Old Broken Road
Page 17
She nodded warily and inhaled a deep breath. Her chest heaved up and my eyes were drawn to it. She caught me looking and smirked, the change lighting up her face and bringing a little warmth to the coldness of Methow.
We looked into each other’s eyes for a long moment. Our faces close. My heart was hammering so loud I swore she could hear it. Everything told me to lean forward and plant my lips on hers. Damn the Reunified’s rules…
Her forehead touched mine, and our lips were drawn slowly together.
Then—
“Hey, boss. You said you wanted to inspect the barri—aw, hell, sorry. I didn’t see… sorry,” Hannah said awkwardly, realizing what she stumbled into.

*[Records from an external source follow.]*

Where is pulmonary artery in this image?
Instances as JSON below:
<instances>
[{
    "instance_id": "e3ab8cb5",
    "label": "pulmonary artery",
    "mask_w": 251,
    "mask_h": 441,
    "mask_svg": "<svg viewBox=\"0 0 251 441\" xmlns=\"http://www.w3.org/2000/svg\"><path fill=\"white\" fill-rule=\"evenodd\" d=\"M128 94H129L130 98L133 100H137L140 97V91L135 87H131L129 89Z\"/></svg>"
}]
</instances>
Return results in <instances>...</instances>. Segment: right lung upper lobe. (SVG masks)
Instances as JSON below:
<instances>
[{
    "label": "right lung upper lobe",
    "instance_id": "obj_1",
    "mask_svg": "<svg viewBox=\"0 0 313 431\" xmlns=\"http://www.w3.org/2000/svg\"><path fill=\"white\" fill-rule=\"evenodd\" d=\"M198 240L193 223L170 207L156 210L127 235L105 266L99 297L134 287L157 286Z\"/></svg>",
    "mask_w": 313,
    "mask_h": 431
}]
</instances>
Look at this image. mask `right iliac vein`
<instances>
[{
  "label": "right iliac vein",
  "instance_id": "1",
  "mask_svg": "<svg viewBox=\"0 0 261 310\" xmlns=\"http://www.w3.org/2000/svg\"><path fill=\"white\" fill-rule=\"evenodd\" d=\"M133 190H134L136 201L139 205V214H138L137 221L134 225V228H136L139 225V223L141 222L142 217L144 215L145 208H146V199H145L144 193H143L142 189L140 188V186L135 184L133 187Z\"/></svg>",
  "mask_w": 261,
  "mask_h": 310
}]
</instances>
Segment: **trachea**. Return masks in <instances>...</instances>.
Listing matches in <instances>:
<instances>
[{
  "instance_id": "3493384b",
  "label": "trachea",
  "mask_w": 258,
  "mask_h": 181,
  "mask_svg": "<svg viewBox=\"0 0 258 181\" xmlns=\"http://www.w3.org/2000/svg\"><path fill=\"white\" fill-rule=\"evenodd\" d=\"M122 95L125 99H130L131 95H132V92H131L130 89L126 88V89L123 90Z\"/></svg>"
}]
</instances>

My heart sank. I caught a flash in Samantha’s eyes, and then she looked away. Her lips turned down as the wind whipped her hair around her face. Was that disappointment or embarrassment?
“I’ll see if Taft needs help,” Samantha mumbled, rising, and quickly walked away, a hand on her cheek. The moment had stretched between us, and then snapped. I stared in the direction she had walked.
“Carter’s cross. I’m sorry, boss,” said Hannah.
The meal was successful and the townsfolk were grateful. The mood around the square had changed. Occasional laughter rippled through the crowd, and words were spoken not in hushed whispers but in raised voices. Smiles could be seen breaking through once icy facades. It’s amazing what a full belly can do.
After the meal the men and women who volunteered as guards gathered around Wensem as he gave them their orders and times of watch. Between the citizens of Methow and my company we were able to scrape together two full watches, each taking a six-hour shift. It was a relief. A blanket of protection for a town that desperately needed it.
I drew first watch.
Later that night I stood on a small platform that ran the length of the western barricade. It was a shoddy thing. A stack of barrels. A hammered section of panel. Some rough-hewn timber holding it all together. It wobbled as I climbed it. A frightened ox could have knocked it asunder.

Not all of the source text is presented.